** Information shown follows **
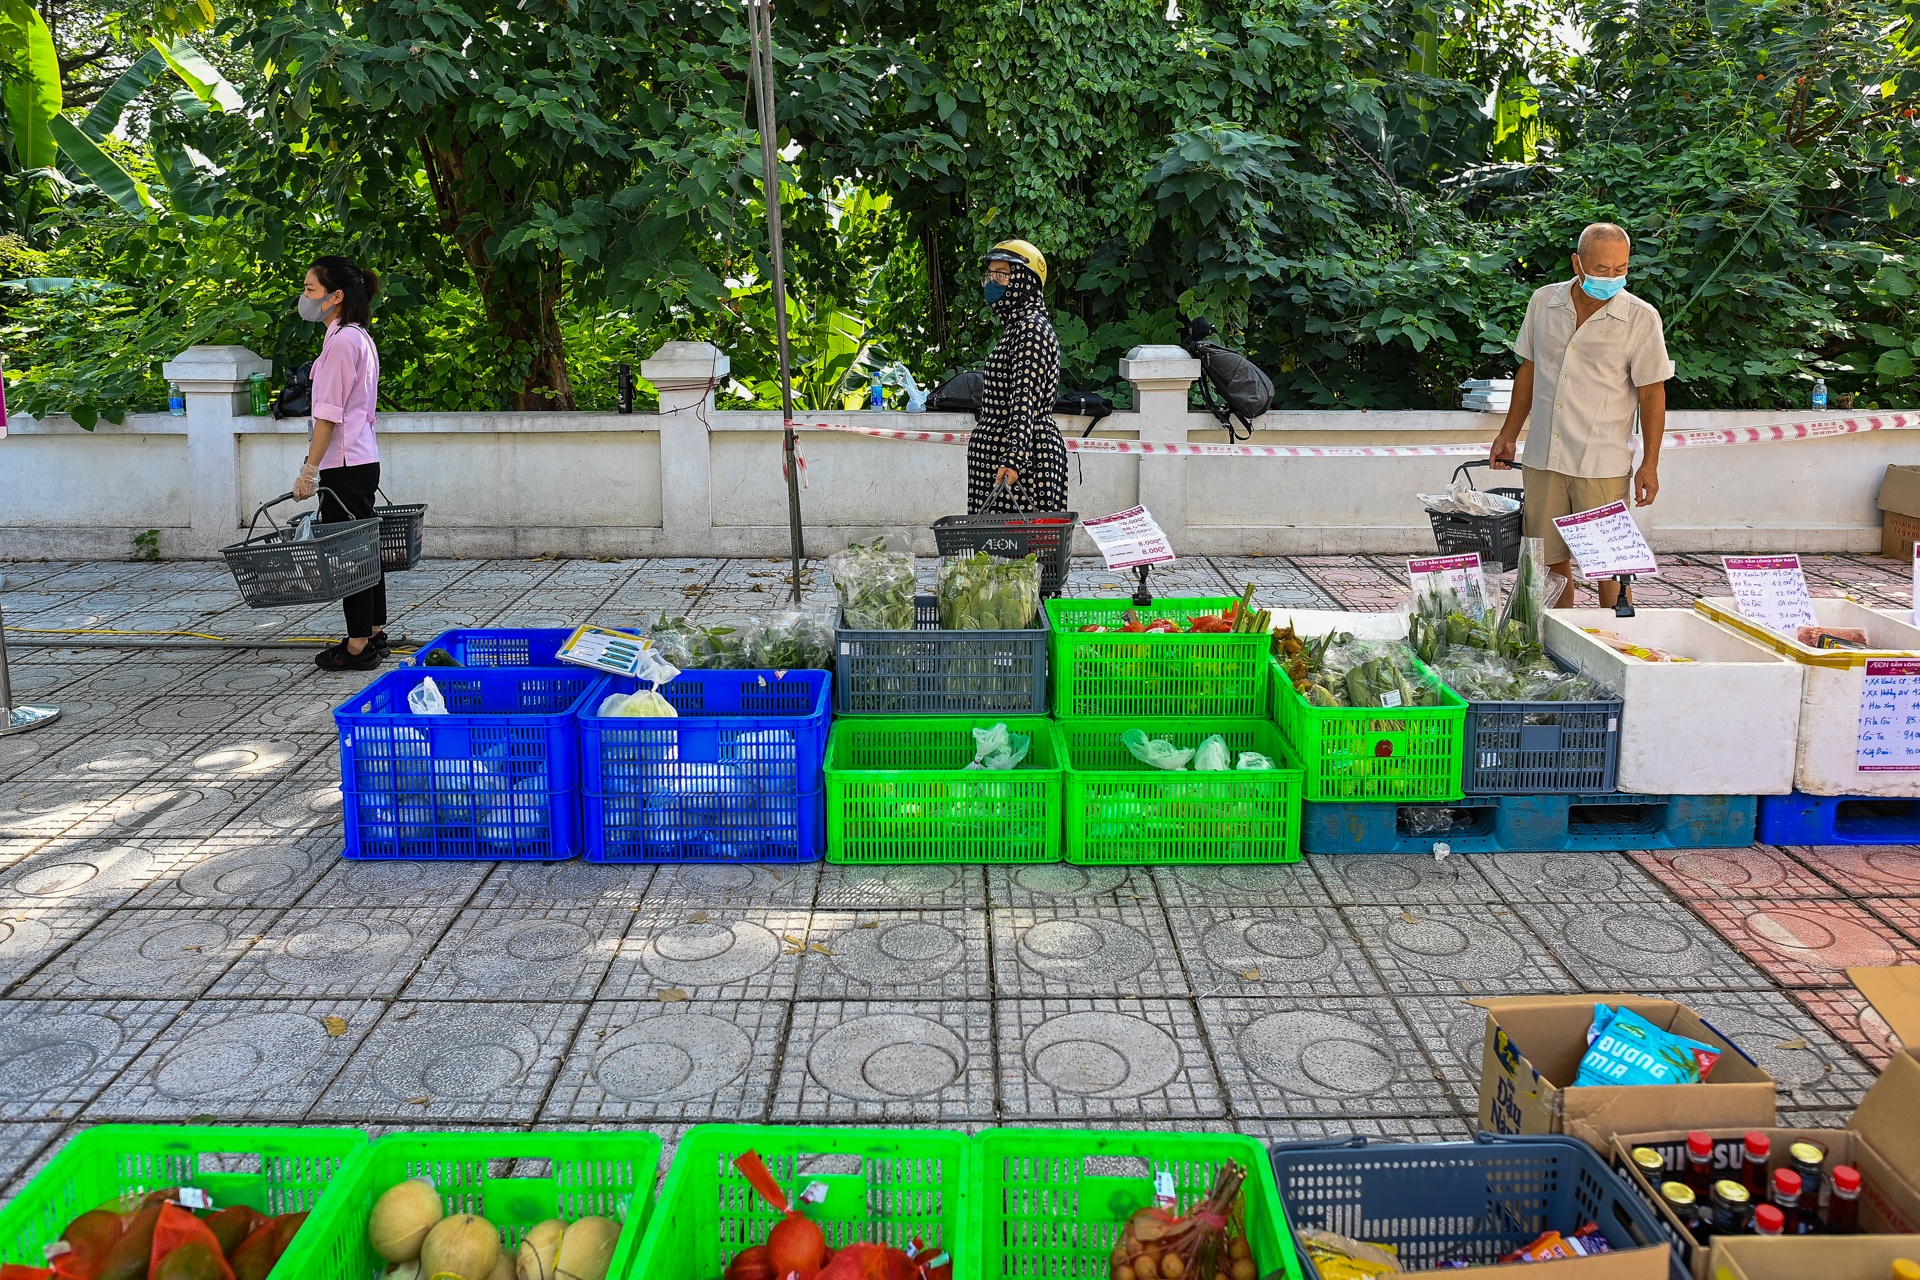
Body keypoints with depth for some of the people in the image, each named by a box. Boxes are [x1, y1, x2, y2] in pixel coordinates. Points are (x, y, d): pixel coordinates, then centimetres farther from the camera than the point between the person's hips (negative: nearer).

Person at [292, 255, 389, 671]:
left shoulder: (342, 341, -14)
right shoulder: (359, 338, 15)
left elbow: (329, 413, -18)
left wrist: (310, 470, -17)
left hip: (345, 465, -10)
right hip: (362, 459, 10)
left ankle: (359, 646, 1)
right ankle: (374, 634, 22)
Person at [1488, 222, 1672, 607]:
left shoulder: (1641, 318, -5)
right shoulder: (1543, 301, 5)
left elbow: (1652, 394, -2)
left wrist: (1650, 464, -5)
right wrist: (1508, 435, 15)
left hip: (1603, 464, -3)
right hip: (1542, 459, 3)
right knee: (1550, 559, 10)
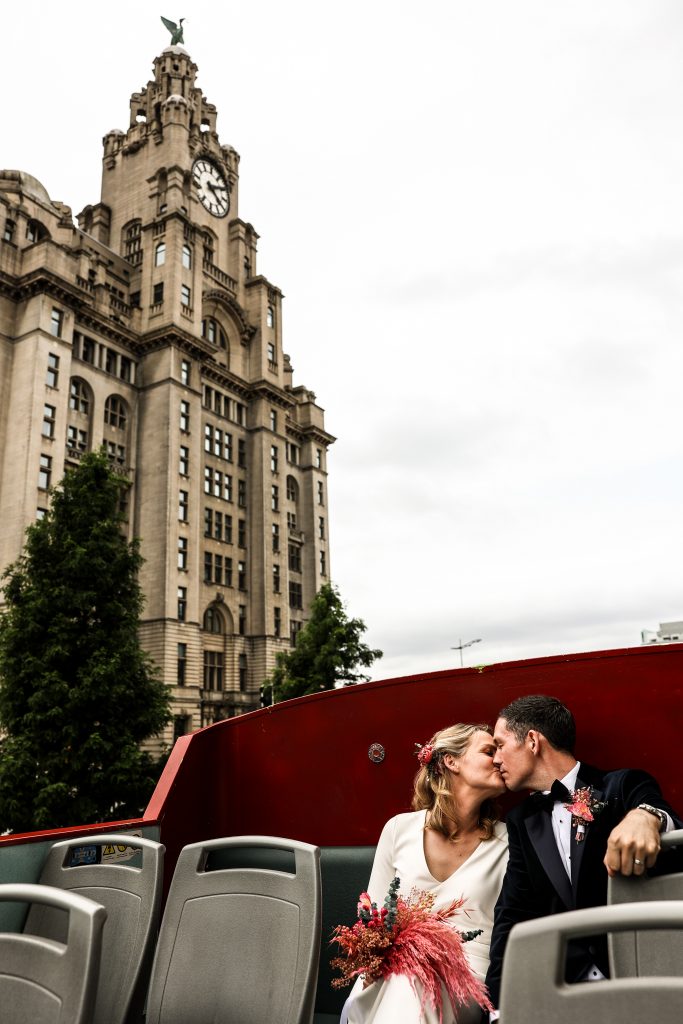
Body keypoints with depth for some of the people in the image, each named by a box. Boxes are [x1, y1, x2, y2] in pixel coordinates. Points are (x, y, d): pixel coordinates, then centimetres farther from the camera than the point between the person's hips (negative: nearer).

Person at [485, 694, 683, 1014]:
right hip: (563, 980, 3)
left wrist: (646, 816, -36)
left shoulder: (625, 786, 2)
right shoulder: (522, 820, 14)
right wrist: (499, 1004, -3)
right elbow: (513, 915, 9)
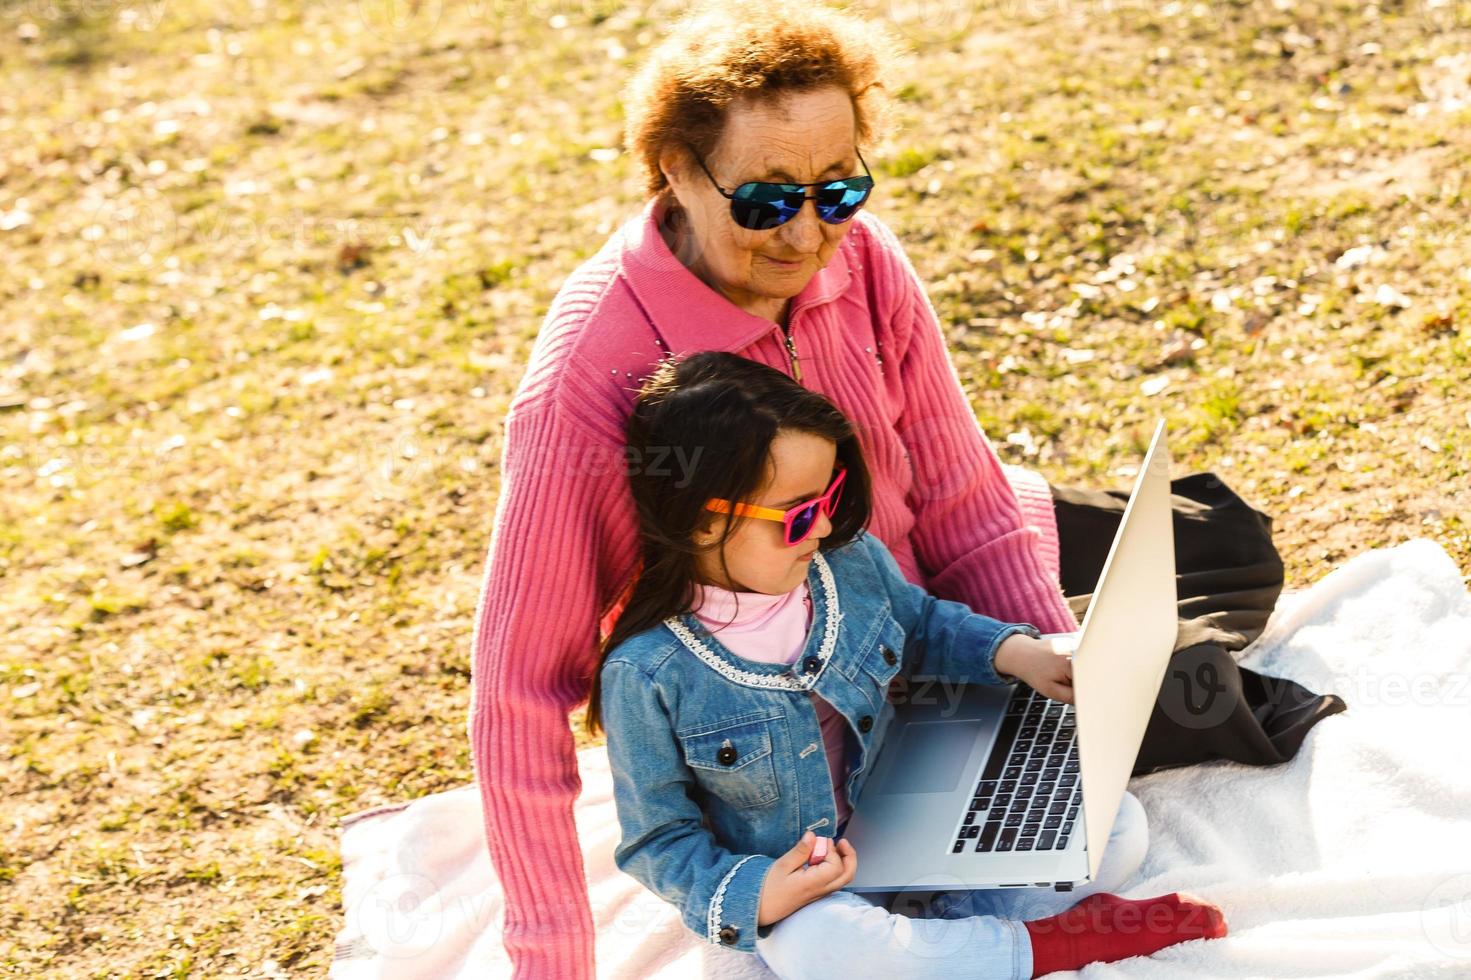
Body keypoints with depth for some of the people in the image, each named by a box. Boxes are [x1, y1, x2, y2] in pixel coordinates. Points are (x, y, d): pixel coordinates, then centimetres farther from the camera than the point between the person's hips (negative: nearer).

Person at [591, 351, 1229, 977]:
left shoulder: (852, 562, -8)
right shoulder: (647, 673, -22)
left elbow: (923, 625, 16)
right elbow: (658, 838, -12)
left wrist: (1011, 651, -2)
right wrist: (749, 896, -28)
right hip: (794, 882, -5)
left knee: (1118, 823, -5)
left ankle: (954, 922, -19)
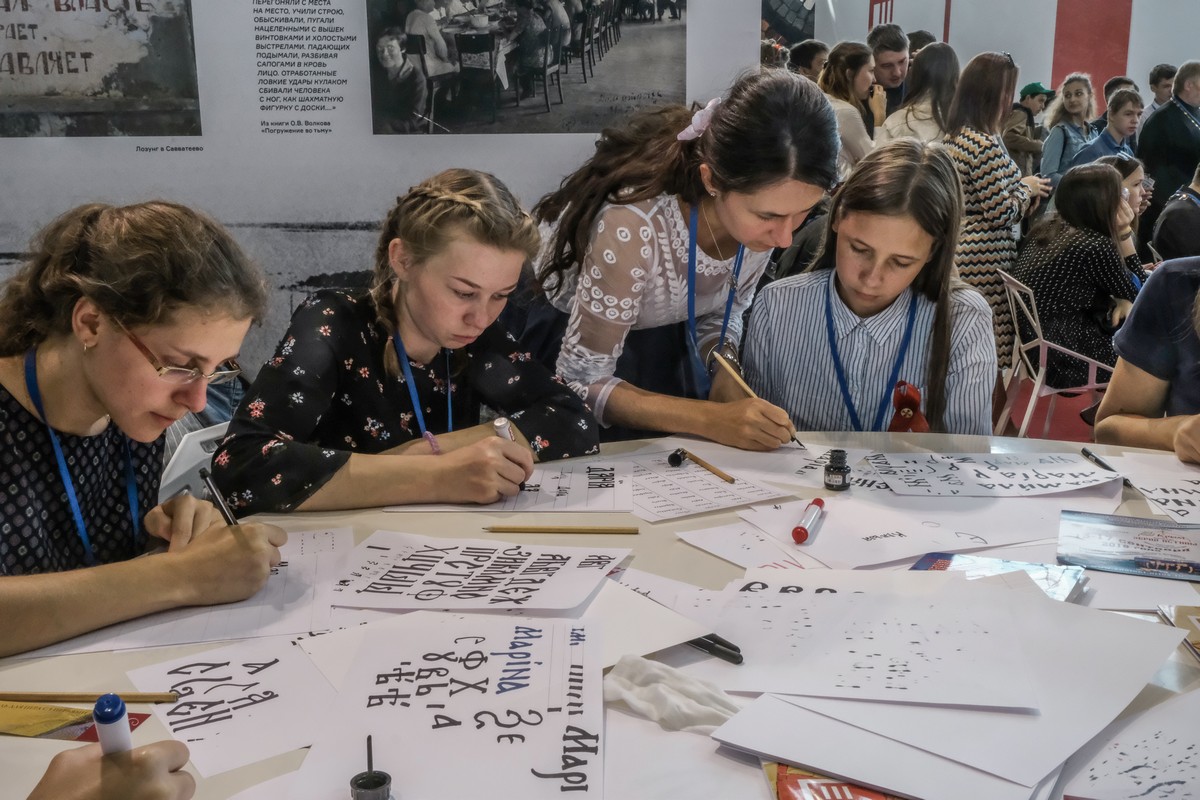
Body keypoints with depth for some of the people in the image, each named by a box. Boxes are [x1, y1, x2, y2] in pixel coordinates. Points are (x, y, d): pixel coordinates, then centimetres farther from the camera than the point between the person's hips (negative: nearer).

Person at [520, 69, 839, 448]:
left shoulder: (764, 204, -19)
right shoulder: (634, 225, -37)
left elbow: (723, 311, -1)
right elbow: (584, 383, -27)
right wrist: (711, 420, -35)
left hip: (670, 345, 5)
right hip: (572, 346, -4)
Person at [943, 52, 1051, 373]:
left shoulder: (954, 136, 10)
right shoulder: (986, 144, -17)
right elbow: (1000, 213, -17)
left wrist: (1023, 188, 15)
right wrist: (1027, 188, 0)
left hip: (954, 253, 9)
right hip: (984, 262, -9)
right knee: (989, 355, -1)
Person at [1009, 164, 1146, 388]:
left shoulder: (1046, 228, 4)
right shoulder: (1096, 246, -20)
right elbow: (1138, 292, -1)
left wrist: (1121, 290, -5)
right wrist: (1125, 231, -5)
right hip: (1065, 363, -8)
** End of Information shown **
Each entry above is to be restated exactly, without its images.

Body keypoints with depth for some of the people in the image, each named by a box. Boxes are [x1, y1, x2, y2] in pixel coordinates. Points are (x, y, d): pixel coordinates, then centimetres farther from the camera than the point between the person's hips (negative: nearer).

Person at [292, 255, 389, 671]:
left shoulder: (342, 341, -14)
right shoulder: (359, 338, 15)
left elbow: (329, 413, -18)
left wrist: (310, 470, -17)
left hip: (345, 465, -10)
right hip: (362, 459, 10)
left ankle: (359, 646, 1)
right ankle: (374, 634, 22)
Person at [1488, 222, 1672, 607]:
left shoulder: (1641, 318, -5)
right shoulder: (1543, 301, 5)
left elbow: (1652, 394, -2)
left wrist: (1650, 464, -5)
right wrist: (1508, 435, 15)
left hip: (1603, 464, -3)
right hip: (1542, 459, 3)
right knee: (1550, 559, 10)
Body keypoints with depth for some of the people in the image, each named by a box. Boxes are [x1, y1, x2, y2] in pixel coordinates. Points are (x, y, d): pixel coordinates, then centimetres farther from the camera than the point between the person's hips (negative: nearer).

Person at [485, 694, 683, 1014]:
right hip: (563, 980, 3)
left wrist: (646, 816, -36)
left shoulder: (625, 786, 2)
right shoulder: (522, 820, 14)
right wrist: (499, 1004, -3)
right elbow: (513, 915, 9)
Body keypoints with depth for some of the people in the image, each named by a box. Boxes are [x1, y1, x2, y2] in pixel coordinates. Points are (x, y, d): pixel coordinates, then centimetres farther from the camera than the point between the person's hips (negative: nearer).

Person at [591, 351, 1229, 977]:
left shoulder: (852, 562, -8)
right shoulder: (647, 673, -22)
left elbow: (923, 625, 16)
right elbow: (658, 838, -12)
left wrist: (1011, 651, -2)
right wrist: (749, 896, -28)
right hip: (794, 882, -5)
left knee: (1118, 823, -5)
left ankle: (954, 922, -19)
Body keypoints with depth for some of the people in the image, each named by a box. Boxes are [x1, y1, x2, y2] in pixel coordinates. Points are (x, y, d): pixel coordinates, then centimetres farther from the camera than the point between the person's hips (negative: nearer).

Person at [520, 69, 839, 448]:
left shoulder: (764, 204, -19)
right shoulder: (634, 225, -37)
left elbow: (723, 311, -1)
right elbow: (584, 383, -27)
right wrist: (711, 420, -35)
left hip: (670, 345, 5)
right hip: (572, 346, -4)
Person at [943, 52, 1051, 373]:
left shoulder: (954, 136, 10)
right shoulder: (986, 144, -17)
right elbow: (1000, 213, -17)
left wrist: (1023, 188, 15)
right wrist: (1027, 188, 0)
left hip: (954, 253, 9)
right hip: (984, 262, -9)
right knee: (989, 355, -1)
Person at [1009, 164, 1146, 388]:
left shoulder: (1046, 228, 4)
right shoulder: (1096, 246, -20)
right elbow: (1138, 292, -1)
left wrist: (1121, 290, -5)
right wrist: (1125, 231, -5)
right hip: (1065, 363, -8)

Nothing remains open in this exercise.